▶ **TASK DIRECTIONS**:
Each entry has to be copied exactly, with nothing missed.

PROVIDED ENTRIES Start Marker

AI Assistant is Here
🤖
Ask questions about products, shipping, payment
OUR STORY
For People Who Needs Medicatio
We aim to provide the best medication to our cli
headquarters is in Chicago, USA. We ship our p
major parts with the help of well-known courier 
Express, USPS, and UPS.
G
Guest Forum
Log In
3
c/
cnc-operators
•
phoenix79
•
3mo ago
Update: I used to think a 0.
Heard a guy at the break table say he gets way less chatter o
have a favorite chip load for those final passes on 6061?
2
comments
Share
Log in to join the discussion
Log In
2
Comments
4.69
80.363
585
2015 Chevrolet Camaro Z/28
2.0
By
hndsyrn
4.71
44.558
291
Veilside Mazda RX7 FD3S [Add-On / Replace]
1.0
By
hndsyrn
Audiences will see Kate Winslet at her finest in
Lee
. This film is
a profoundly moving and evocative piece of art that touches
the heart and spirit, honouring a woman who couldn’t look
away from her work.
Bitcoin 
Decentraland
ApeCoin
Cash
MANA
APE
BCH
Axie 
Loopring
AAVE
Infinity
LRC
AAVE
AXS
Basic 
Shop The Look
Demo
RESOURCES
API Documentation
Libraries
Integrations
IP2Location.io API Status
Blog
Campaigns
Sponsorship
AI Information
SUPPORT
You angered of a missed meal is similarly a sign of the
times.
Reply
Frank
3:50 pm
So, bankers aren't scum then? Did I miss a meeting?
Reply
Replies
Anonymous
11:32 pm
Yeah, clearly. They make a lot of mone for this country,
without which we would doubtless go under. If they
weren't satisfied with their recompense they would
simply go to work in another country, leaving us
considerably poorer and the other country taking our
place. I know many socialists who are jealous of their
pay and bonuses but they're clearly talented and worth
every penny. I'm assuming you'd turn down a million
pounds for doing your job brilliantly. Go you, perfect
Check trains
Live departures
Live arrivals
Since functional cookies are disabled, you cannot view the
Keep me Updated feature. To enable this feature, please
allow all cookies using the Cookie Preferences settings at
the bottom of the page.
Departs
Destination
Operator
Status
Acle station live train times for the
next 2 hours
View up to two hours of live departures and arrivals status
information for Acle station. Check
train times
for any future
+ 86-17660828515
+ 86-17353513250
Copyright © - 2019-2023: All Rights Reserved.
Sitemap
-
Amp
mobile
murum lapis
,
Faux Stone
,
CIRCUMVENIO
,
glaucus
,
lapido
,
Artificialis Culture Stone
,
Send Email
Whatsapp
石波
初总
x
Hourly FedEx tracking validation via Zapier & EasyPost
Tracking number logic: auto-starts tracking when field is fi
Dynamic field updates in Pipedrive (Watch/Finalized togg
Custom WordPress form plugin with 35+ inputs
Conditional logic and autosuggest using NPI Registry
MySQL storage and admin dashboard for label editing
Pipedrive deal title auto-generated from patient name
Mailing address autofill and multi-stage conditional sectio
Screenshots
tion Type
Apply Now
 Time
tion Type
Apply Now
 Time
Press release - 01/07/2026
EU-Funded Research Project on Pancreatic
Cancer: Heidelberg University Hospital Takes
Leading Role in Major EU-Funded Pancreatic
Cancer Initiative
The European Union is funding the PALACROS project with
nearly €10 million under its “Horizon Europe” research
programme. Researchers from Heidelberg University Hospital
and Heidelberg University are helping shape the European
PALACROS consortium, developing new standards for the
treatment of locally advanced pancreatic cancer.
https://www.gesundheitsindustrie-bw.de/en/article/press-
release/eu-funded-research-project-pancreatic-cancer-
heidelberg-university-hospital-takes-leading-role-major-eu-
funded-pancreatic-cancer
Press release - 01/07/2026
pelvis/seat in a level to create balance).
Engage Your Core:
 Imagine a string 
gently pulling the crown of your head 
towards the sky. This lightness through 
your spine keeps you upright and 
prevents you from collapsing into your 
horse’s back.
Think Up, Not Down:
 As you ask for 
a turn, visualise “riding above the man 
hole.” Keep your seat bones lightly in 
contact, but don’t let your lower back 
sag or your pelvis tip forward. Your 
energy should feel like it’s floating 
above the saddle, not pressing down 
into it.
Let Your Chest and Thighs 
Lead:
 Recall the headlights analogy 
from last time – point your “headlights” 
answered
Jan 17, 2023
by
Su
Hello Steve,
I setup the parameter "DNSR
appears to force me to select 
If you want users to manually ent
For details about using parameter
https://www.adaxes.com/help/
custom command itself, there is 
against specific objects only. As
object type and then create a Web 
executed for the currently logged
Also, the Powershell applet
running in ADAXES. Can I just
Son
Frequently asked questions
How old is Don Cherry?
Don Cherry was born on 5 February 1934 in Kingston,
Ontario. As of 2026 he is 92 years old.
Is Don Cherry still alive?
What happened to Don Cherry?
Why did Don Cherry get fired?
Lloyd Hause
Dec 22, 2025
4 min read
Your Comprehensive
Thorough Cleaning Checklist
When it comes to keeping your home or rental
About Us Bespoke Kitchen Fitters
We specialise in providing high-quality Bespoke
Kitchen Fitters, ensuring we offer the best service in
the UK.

PROVIDED ENTRIES End Marker

▶ **FINAL ANSWER**:
AI Assistant is Here
🤖
Ask questions about products, shipping, payment
OUR STORY
For People Who Needs Medicatio
We aim to provide the best medication to our cli
headquarters is in Chicago, USA. We ship our p
major parts with the help of well-known courier 
Express, USPS, and UPS.
G
Guest Forum
Log In
3
c/
cnc-operators
•
phoenix79
•
3mo ago
Update: I used to think a 0.
Heard a guy at the break table say he gets way less chatter o
have a favorite chip load for those final passes on 6061?
2
comments
Share
Log in to join the discussion
Log In
2
Comments
4.69
80.363
585
2015 Chevrolet Camaro Z/28
2.0
By
hndsyrn
4.71
44.558
291
Veilside Mazda RX7 FD3S [Add-On / Replace]
1.0
By
hndsyrn
Audiences will see Kate Winslet at her finest in
Lee
. This film is
a profoundly moving and evocative piece of art that touches
the heart and spirit, honouring a woman who couldn’t look
away from her work.
Bitcoin 
Decentraland
ApeCoin
Cash
MANA
APE
BCH
Axie 
Loopring
AAVE
Infinity
LRC
AAVE
AXS
Basic 
Shop The Look
Demo
RESOURCES
API Documentation
Libraries
Integrations
IP2Location.io API Status
Blog
Campaigns
Sponsorship
AI Information
SUPPORT
You angered of a missed meal is similarly a sign of the
times.
Reply
Frank
3:50 pm
So, bankers aren't scum then? Did I miss a meeting?
Reply
Replies
Anonymous
11:32 pm
Yeah, clearly. They make a lot of mone for this country,
without which we would doubtless go under. If they
weren't satisfied with their recompense they would
simply go to work in another country, leaving us
considerably poorer and the other country taking our
place. I know many socialists who are jealous of their
pay and bonuses but they're clearly talented and worth
every penny. I'm assuming you'd turn down a million
pounds for doing your job brilliantly. Go you, perfect
Check trains
Live departures
Live arrivals
Since functional cookies are disabled, you cannot view the
Keep me Updated feature. To enable this feature, please
allow all cookies using the Cookie Preferences settings at
the bottom of the page.
Departs
Destination
Operator
Status
Acle station live train times for the
next 2 hours
View up to two hours of live departures and arrivals status
information for Acle station. Check
train times
for any future
+ 86-17660828515
+ 86-17353513250
Copyright © - 2019-2023: All Rights Reserved.
Sitemap
-
Amp
mobile
murum lapis
,
Faux Stone
,
CIRCUMVENIO
,
glaucus
,
lapido
,
Artificialis Culture Stone
,
Send Email
Whatsapp
石波
初总
x
Hourly FedEx tracking validation via Zapier & EasyPost
Tracking number logic: auto-starts tracking when field is fi
Dynamic field updates in Pipedrive (Watch/Finalized togg
Custom WordPress form plugin with 35+ inputs
Conditional logic and autosuggest using NPI Registry
MySQL storage and admin dashboard for label editing
Pipedrive deal title auto-generated from patient name
Mailing address autofill and multi-stage conditional sectio
Screenshots
tion Type
Apply Now
 Time
tion Type
Apply Now
 Time
Press release - 01/07/2026
EU-Funded Research Project on Pancreatic
Cancer: Heidelberg University Hospital Takes
Leading Role in Major EU-Funded Pancreatic
Cancer Initiative
The European Union is funding the PALACROS project with
nearly €10 million under its “Horizon Europe” research
programme. Researchers from Heidelberg University Hospital
and Heidelberg University are helping shape the European
PALACROS consortium, developing new standards for the
treatment of locally advanced pancreatic cancer.
https://www.gesundheitsindustrie-bw.de/en/article/press-
release/eu-funded-research-project-pancreatic-cancer-
heidelberg-university-hospital-takes-leading-role-major-eu-
funded-pancreatic-cancer
Press release - 01/07/2026
pelvis/seat in a level to create balance).
Engage Your Core:
 Imagine a string 
gently pulling the crown of your head 
towards the sky. This lightness through 
your spine keeps you upright and 
prevents you from collapsing into your 
horse’s back.
Think Up, Not Down:
 As you ask for 
a turn, visualise “riding above the man 
hole.” Keep your seat bones lightly in 
contact, but don’t let your lower back 
sag or your pelvis tip forward. Your 
energy should feel like it’s floating 
above the saddle, not pressing down 
into it.
Let Your Chest and Thighs 
Lead:
 Recall the headlights analogy 
from last time – point your “headlights” 
answered
Jan 17, 2023
by
Su
Hello Steve,
I setup the parameter "DNSR
appears to force me to select 
If you want users to manually ent
For details about using parameter
https://www.adaxes.com/help/
custom command itself, there is 
against specific objects only. As
object type and then create a Web 
executed for the currently logged
Also, the Powershell applet
running in ADAXES. Can I just
Son
Frequently asked questions
How old is Don Cherry?
Don Cherry was born on 5 February 1934 in Kingston,
Ontario. As of 2026 he is 92 years old.
Is Don Cherry still alive?
What happened to Don Cherry?
Why did Don Cherry get fired?
Lloyd Hause
Dec 22, 2025
4 min read
Your Comprehensive
Thorough Cleaning Checklist
When it comes to keeping your home or rental
About Us Bespoke Kitchen Fitters
We specialise in providing high-quality Bespoke
Kitchen Fitters, ensuring we offer the best service in
the UK.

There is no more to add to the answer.